Similarly, when Jay-Z released his debut album, Reasonable Doubt, in 1996, he appeared on the cover hidden under a fedora and scarf fit for a mafia don. Ten years later, on his way to becoming the first hip-hop billionaire, his Kingdom Come album showed him in a Yankees hat. Once he was a true kingpin, the rapper-magnate needed to telegraph relatability, not braggadocio.
The baseball hat deflates grandeur so well because, theoretically, anyone could be underneath; as memorabilia goes, it’s cheaper than a jersey and goes with any outfit. Politicians, whether George W. Bush with the Texas Rangers or Barack Obama with the Chicago White Sox, use the hat like a corn dog at the Iowa State Fair. It shows that they are one of us, with apolitical interests that transcend—and ennoble—their own ambitions. For those who prefer their consumption conspicuous, you can find baseball hats from designers like Louis Vuitton in excess of $1,000. Designers know that in a ball cap, even a supermodel can look like the girl next door.

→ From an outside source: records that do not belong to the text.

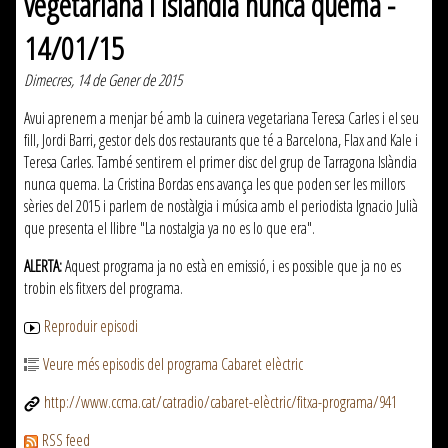
vegetariana i Islàndia nunca quema -
14/01/15
Dimecres, 14 de Gener de 2015
Avui aprenem a menjar bé amb la cuinera vegetariana Teresa Carles i el seu
fill, Jordi Barri, gestor dels dos restaurants que té a Barcelona, Flax and Kale i
Teresa Carles. També sentirem el primer disc del grup de Tarragona Islàndia
nunca quema. La Cristina Bordas ens avança les que poden ser les millors
sèries del 2015 i parlem de nostàlgia i música amb el periodista Ignacio Julià
que presenta el llibre "La nostalgia ya no es lo que era".
ALERTA:
Aquest programa ja no està en emissió, i es possible que ja no es
trobin els fitxers del programa.
Reproduir episodi
Veure més episodis del programa Cabaret elèctric
http://www.ccma.cat/catradio/cabaret-elèctric/fitxa-programa/941
RSS feed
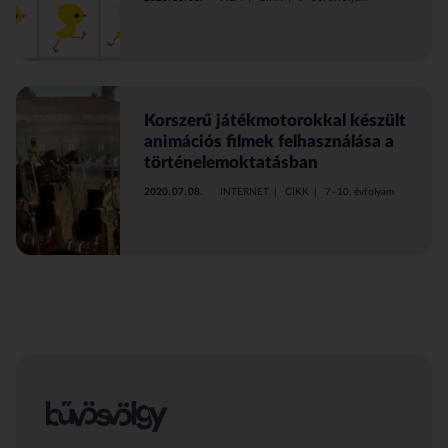
Korszerű játékmotorokkal készült
animációs filmek felhasználása a
történelemoktatásban
2020. 07. 08.
INTERNET
CIKK
7–10. évfolyam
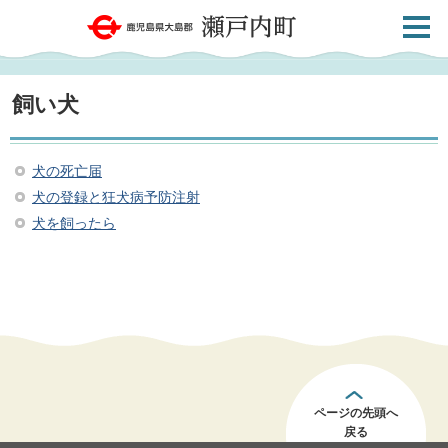
検索・
鹿児島県大島郡 瀬戸内町
共通メ
ニュー
飼い犬
犬の死亡届
犬の登録と狂犬病予防注射
犬を飼ったら
ページの先頭へ
戻る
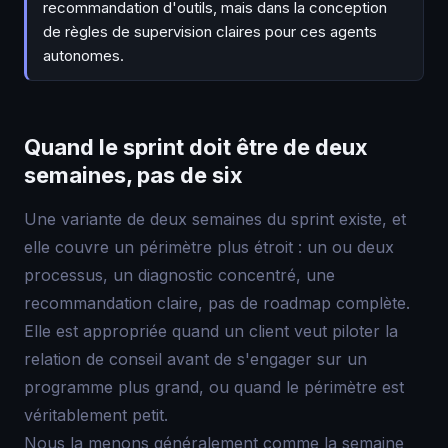
recommandation d'outils, mais dans la conception
de règles de supervision claires pour ces agents
autonomes.
Quand le sprint doit être de deux
semaines, pas de six
Une variante de deux semaines du sprint existe, et
elle couvre un périmètre plus étroit : un ou deux
processus, un diagnostic concentré, une
recommandation claire, pas de roadmap complète.
Elle est appropriée quand un client veut piloter la
relation de conseil avant de s'engager sur un
programme plus grand, ou quand le périmètre est
véritablement petit.
Nous la menons généralement comme la semaine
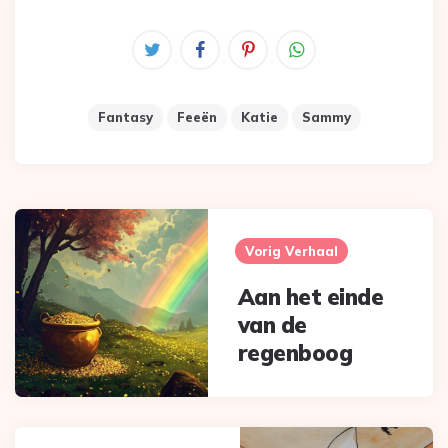
Fantasy
Feeën
Katie
Sammy
Post
navigation
Vorig Verhaal
Aan het einde
van de
regenboog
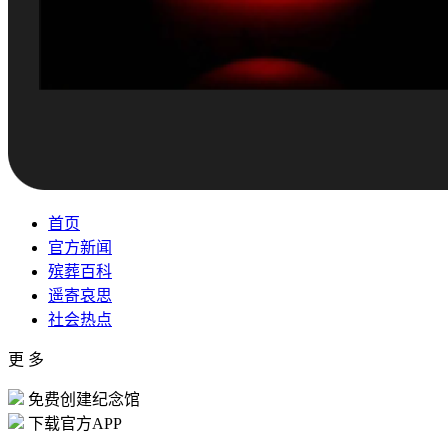
首页
官方新闻
殡葬百科
遥寄哀思
社会热点
更 多
免费创建纪念馆
下载官方APP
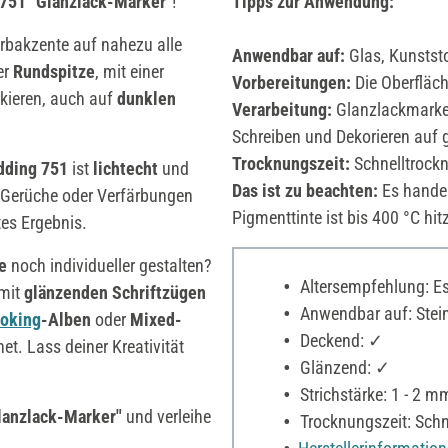
751 "Glanzlack-Marker"
!
Tipps zur Anwendung:
arbakzente auf nahezu alle
Anwendbar auf:
Glas, Kunststof
er
Rundspitze
, mit einer
Vorbereitungen:
Die Oberfläche
ieren, auch auf
dunklen
Verarbeitung:
Glanzlackmarker
Schreiben und Dekorieren auf 
Trocknungszeit:
Schnelltrock
ding 751
ist
lichtecht
und
Das ist zu beachten:
Es handel
 Gerüche oder Verfärbungen
Pigmenttinte ist bis 400 °C hi
tes Ergebnis.
e
noch individueller gestalten?
Altersempfehlung: Es 
 mit
glänzenden Schriftzügen
Anwendbar auf: Stei
oking
-Alben
oder
Mixed-
Deckend: ✓
et. Lass deiner Kreativität
Glänzend: ✓
Strichstärke: 1 - 2 m
lanzlack-Marker"
und verleihe
Trocknungszeit: Schn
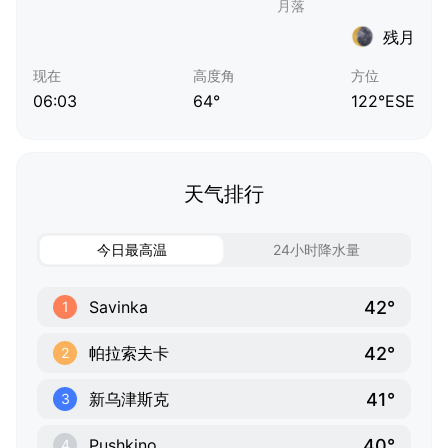
残月
现在
高度角
方位
06:03
64°
122°ESE
天气排行
今日最高温
24小时降水量
42°
Savinka
1
42°
帕拉索夫卡
2
41°
新乌津斯克
3
40°
Pushkino
4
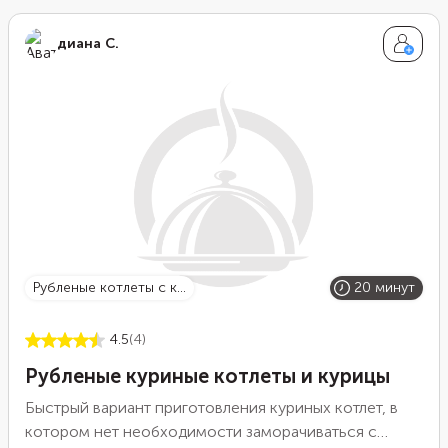
диана С.
рубленые котлеты с к...
20 минут
4.5
(4)
Рубленые куриные котлеты и курицы
Быстрый вариант приготовления куриных котлет, в
котором нет необходимости заморачиваться с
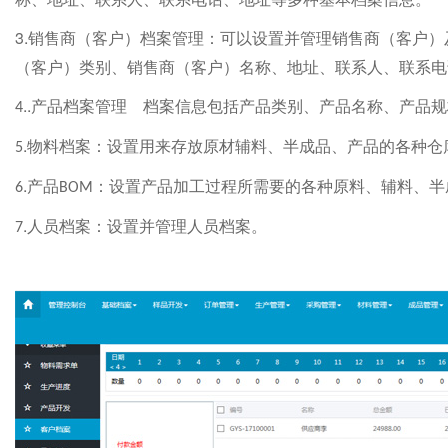
3.
销售商（客户）档案管理：可以设置并管理销售商（客户）
（客户）类别、销售商（客户）名称、地址、联系人、联系
..
产品档案管理 档案信息包括产品类别、产品名称、产品规
4
.
物料档案：设置用来存放原材辅料、半成品、产品的各种仓
5
.
产品
：设置产品加工过程所需要的各种原料、辅料、
6
BOM
.
人员档案：设置并管理人员档案。
7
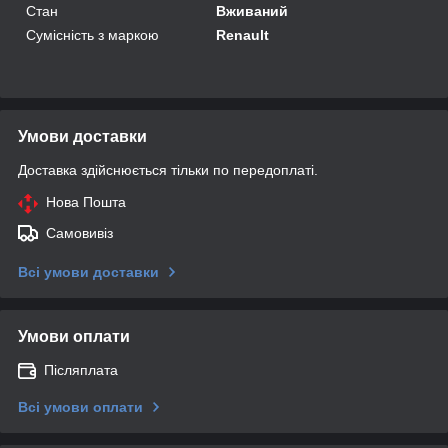
Стан
Вживаний
Сумісність з маркою
Renault
Умови доставки
Доставка здійснюється тільки по передоплаті.
Нова Пошта
Самовивіз
Всі умови доставки
Умови оплати
Післяплата
Всі умови оплати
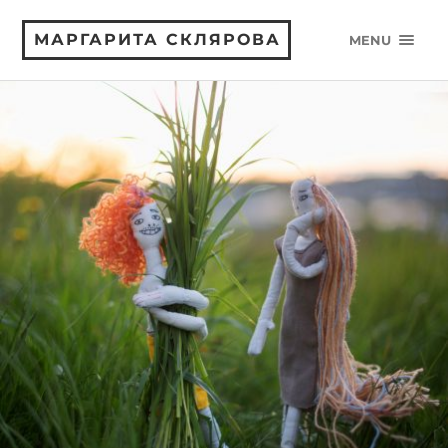
МАРГАРИТА СКЛЯРОВА
MENU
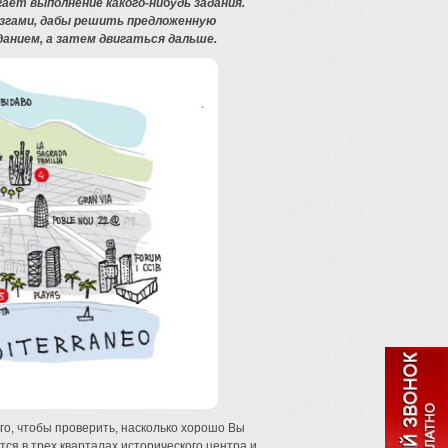
гает выполнение какого-нибудь задания.
озгами, дабы решить предложенную
данием, а затем двигаться дальше.
го, чтобы проверить, насколько хорошо Вы
ся в трех кварталах исторического центра и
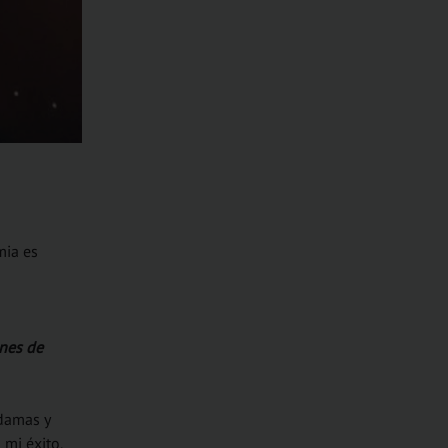
mia es
ines de
 damas y
 mi éxito.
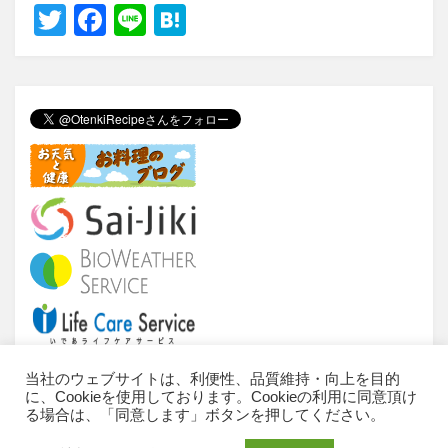
T
F
Li
H
wi
a
n
at
tt
c
e
e
er
e
n
b
a
o
o
k
当社のウェブサイトは、利便性、品質維持・向上を目的
に、Cookieを使用しております。Cookieの利用に同意頂け
当サイトについて
ご利用条件
推奨環境
る場合は、「同意します」ボタンを押してください。
個人情報のお取扱いについて
お問い合わせ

Even though baseball’s biggest stars switch caps regularly whenever they’re traded, the hat itself, whether a high-fashion brand from Europe or a New Era model made in Asia, remains a symbol of belonging: Its message sits at the literal top of our being. You can see instantly, even from a distance, whether a person is a veteran, a Pirates fan or a political partisan. Even in football, basketball and hockey, the first thing athletes do when they win a championship is to snap a new special-edition cap on their heads to make it official. When your group is at its proudest, only that brim and tall crown will do.
Editor's note, March 22, 2021: A photo caption in this story has been corrected to state that director Spike Lee was born in Atlanta, not Brooklyn.